By RICHARD SPENCER, The Daily Telegraph | February 14, 2008

BEIJING — Beijing may have made no response to Steven Spielberg's decision to pull out of the Beijing Olympics, but not because it does not feel strongly about what it sees as deliberate attempts to "humiliate" and "demonize" China.

Its slow response may be because — in keeping with its domestic attitudes — it would be unwilling to take the views of a show-business personality seriously.

But its response, when it comes, is easy to predict. "To link the Darfur issue to the Olympics is a move to politicize the Olympics, and this is inconsistent with the Olympic spirit and will bear no fruit," Jiang Yu, a government spokesman, said last month.

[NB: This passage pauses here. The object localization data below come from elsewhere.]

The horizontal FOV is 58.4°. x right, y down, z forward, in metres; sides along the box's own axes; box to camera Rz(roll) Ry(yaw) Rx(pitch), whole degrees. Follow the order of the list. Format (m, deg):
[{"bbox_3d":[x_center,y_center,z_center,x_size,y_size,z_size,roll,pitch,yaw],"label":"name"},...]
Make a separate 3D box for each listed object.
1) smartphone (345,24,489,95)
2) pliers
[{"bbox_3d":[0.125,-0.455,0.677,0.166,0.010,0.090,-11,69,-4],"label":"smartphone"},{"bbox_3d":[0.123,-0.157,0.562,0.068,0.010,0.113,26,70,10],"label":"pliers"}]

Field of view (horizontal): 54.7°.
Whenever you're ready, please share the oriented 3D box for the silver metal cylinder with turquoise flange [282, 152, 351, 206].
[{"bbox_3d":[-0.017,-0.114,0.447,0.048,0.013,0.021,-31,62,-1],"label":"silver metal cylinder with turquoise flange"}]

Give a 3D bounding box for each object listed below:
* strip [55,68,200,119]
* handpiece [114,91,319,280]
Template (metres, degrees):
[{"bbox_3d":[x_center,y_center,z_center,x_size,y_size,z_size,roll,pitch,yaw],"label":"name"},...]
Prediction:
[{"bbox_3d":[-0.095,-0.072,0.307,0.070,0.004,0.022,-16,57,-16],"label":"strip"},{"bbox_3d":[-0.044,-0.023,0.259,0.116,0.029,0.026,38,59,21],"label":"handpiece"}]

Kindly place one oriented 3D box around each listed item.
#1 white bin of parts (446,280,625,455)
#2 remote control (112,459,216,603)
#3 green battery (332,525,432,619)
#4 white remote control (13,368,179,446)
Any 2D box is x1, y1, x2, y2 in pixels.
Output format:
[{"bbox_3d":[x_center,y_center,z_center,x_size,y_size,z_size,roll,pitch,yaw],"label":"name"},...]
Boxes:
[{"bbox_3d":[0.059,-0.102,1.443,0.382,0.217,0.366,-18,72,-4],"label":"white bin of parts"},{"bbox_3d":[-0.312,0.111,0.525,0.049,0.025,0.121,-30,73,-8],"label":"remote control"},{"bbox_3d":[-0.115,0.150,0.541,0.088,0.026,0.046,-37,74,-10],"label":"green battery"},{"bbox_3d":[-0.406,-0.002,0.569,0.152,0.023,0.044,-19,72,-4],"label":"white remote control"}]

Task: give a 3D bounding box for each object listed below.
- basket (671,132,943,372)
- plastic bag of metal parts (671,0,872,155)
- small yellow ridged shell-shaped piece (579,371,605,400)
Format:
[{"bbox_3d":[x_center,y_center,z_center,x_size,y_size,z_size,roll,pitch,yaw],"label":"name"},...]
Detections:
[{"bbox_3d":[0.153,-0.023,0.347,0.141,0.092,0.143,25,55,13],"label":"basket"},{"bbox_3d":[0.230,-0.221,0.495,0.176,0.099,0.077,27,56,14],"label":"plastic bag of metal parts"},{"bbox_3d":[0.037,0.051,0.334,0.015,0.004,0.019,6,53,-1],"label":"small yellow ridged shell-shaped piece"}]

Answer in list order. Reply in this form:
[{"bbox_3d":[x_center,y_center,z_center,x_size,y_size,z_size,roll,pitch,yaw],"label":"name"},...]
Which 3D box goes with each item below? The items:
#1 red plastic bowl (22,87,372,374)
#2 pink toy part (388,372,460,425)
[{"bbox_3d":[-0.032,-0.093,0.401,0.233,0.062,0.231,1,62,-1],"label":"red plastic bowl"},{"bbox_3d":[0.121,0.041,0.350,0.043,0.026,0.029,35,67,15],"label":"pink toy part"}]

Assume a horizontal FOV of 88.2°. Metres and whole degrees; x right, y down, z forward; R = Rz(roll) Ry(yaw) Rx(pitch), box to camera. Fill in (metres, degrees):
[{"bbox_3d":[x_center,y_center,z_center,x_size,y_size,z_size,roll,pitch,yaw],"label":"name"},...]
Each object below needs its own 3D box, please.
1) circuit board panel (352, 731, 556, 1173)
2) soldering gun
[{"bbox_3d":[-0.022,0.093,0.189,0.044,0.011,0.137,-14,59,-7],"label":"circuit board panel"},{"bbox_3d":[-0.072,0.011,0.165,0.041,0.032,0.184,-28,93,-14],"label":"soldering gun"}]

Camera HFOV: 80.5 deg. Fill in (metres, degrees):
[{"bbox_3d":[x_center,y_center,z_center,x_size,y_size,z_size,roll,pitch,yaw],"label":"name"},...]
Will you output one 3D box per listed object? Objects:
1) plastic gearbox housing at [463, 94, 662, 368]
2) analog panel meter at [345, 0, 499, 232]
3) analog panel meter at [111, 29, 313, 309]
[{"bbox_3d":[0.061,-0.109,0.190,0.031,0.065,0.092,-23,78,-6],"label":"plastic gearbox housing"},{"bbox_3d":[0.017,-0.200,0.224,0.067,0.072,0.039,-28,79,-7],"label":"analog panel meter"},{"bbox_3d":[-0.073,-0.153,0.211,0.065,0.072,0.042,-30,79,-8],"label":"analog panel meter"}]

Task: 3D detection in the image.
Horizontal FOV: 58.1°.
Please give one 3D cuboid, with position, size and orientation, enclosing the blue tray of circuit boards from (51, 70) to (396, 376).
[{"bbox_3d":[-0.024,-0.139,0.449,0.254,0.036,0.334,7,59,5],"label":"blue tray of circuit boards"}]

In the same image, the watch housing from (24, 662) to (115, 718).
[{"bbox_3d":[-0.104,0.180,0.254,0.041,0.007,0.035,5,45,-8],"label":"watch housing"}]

Yesterday, the Global Times, the often-nationalistic foreign affairs weekly published by the communist People's Daily addressed the British Olympic Committee's attempts to ban athletes from talking politics. "It is hard to see Western bias dying down in the short term," it said.

The Xinhua news agency, in a commentary written before Mr. Spielberg made his decision public, said criticism over Darfur laid bare a "plot trying to demonize China, and to disrupt preparations."

"China will not tolerate baseless accusations; and firmly opposes the practice of using the Olympic Games to hype up political issues such as Darfur," it said.

The issue is an ideal one for the so-called fen qing, literally "angry youth," a popular term used to describe young men who, while often no lovers of the Communist Party, tend to regard foreign criticism as part of a centuries' old plot against the nation.

While the row over Mr. Spielberg's involvement has received little coverage in the press since it first blew up last April, some "angry youths" have taken their views online. Many asked why China should be singled out as responsible for the actions of the Sudanese government, and said America and former colonial powers were more to blame.

These views were echoed on the streets of Beijing Wednesday. "There is no need for China to pay the bill for the human rights conditions of any other country," a 27-year-old surnamed Mao said.